## REQUIRED ACTION
Write out each line of the records below word for word, without any changes.

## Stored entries

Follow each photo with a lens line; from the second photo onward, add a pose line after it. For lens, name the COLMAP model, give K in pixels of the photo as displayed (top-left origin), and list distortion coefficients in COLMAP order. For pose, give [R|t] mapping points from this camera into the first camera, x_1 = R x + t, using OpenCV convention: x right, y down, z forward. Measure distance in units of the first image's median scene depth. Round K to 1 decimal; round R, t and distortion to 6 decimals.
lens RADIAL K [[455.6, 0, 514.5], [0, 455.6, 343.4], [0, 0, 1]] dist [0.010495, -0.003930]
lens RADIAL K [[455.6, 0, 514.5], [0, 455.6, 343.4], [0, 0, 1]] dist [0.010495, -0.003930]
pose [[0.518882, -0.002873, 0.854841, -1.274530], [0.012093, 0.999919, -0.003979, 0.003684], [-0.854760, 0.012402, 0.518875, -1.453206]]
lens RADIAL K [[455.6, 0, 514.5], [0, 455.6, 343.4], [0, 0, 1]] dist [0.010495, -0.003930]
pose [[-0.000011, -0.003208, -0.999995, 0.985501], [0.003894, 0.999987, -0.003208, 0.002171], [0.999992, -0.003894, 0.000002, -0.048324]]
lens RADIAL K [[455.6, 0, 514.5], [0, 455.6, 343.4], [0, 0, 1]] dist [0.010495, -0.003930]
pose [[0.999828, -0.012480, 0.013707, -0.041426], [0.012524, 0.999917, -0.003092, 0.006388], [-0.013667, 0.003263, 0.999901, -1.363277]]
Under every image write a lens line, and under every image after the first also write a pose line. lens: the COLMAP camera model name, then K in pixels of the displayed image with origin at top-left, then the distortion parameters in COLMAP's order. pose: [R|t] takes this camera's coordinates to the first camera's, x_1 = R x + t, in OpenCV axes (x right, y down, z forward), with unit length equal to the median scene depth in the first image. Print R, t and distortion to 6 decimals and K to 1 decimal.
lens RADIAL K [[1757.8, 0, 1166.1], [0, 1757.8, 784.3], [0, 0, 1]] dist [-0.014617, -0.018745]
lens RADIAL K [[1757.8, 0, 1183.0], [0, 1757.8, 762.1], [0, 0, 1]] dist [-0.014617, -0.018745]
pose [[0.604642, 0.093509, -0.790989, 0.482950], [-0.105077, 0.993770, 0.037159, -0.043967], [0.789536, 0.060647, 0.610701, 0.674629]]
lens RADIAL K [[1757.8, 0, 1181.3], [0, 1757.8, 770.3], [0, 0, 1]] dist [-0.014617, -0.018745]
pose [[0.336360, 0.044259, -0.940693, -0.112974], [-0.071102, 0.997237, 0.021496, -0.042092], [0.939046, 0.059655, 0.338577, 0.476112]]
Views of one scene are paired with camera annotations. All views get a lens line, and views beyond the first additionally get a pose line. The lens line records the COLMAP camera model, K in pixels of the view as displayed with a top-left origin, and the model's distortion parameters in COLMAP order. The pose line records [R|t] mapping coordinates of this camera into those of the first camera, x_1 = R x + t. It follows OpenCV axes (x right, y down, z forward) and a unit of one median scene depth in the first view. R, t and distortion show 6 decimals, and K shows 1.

## ANSWER BOX
Follow each photo with a lens line; from the second photo onward, add a pose line after it. For lens, name the COLMAP model, give K in pixels of the photo as displayed (top-left origin), and list distortion coefficients in COLMAP order. For pose, give [R|t] mapping points from this camera into the first camera, x_1 = R x + t, using OpenCV convention: x right, y down, z forward. Measure distance in units of the first image's median scene depth. Round K to 1 decimal; round R, t and distortion to 6 decimals.
lens RADIAL K [[455.6, 0, 514.5], [0, 455.6, 343.4], [0, 0, 1]] dist [0.010495, -0.003930]
lens RADIAL K [[455.6, 0, 514.5], [0, 455.6, 343.4], [0, 0, 1]] dist [0.010495, -0.003930]
pose [[0.518882, -0.002873, 0.854841, -1.274530], [0.012093, 0.999919, -0.003979, 0.003684], [-0.854760, 0.012402, 0.518875, -1.453206]]
lens RADIAL K [[455.6, 0, 514.5], [0, 455.6, 343.4], [0, 0, 1]] dist [0.010495, -0.003930]
pose [[-0.000011, -0.003208, -0.999995, 0.985501], [0.003894, 0.999987, -0.003208, 0.002171], [0.999992, -0.003894, 0.000002, -0.048324]]
lens RADIAL K [[455.6, 0, 514.5], [0, 455.6, 343.4], [0, 0, 1]] dist [0.010495, -0.003930]
pose [[0.999828, -0.012480, 0.013707, -0.041426], [0.012524, 0.999917, -0.003092, 0.006388], [-0.013667, 0.003263, 0.999901, -1.363277]]
Under every image write a lens line, and under every image after the first also write a pose line. lens: the COLMAP camera model name, then K in pixels of the displayed image with origin at top-left, then the distortion parameters in COLMAP's order. pose: [R|t] takes this camera's coordinates to the first camera's, x_1 = R x + t, in OpenCV axes (x right, y down, z forward), with unit length equal to the median scene depth in the first image. Print R, t and distortion to 6 decimals and K to 1 decimal.
lens RADIAL K [[1757.8, 0, 1166.1], [0, 1757.8, 784.3], [0, 0, 1]] dist [-0.014617, -0.018745]
lens RADIAL K [[1757.8, 0, 1183.0], [0, 1757.8, 762.1], [0, 0, 1]] dist [-0.014617, -0.018745]
pose [[0.604642, 0.093509, -0.790989, 0.482950], [-0.105077, 0.993770, 0.037159, -0.043967], [0.789536, 0.060647, 0.610701, 0.674629]]
lens RADIAL K [[1757.8, 0, 1181.3], [0, 1757.8, 770.3], [0, 0, 1]] dist [-0.014617, -0.018745]
pose [[0.336360, 0.044259, -0.940693, -0.112974], [-0.071102, 0.997237, 0.021496, -0.042092], [0.939046, 0.059655, 0.338577, 0.476112]]
Views of one scene are paired with camera annotations. All views get a lens line, and views beyond the first additionally get a pose line. The lens line records the COLMAP camera model, K in pixels of the view as displayed with a top-left origin, and the model's distortion parameters in COLMAP order. The pose line records [R|t] mapping coordinates of this camera into those of the first camera, x_1 = R x + t. It follows OpenCV axes (x right, y down, z forward) and a unit of one median scene depth in the first view. R, t and distortion show 6 decimals, and K shows 1.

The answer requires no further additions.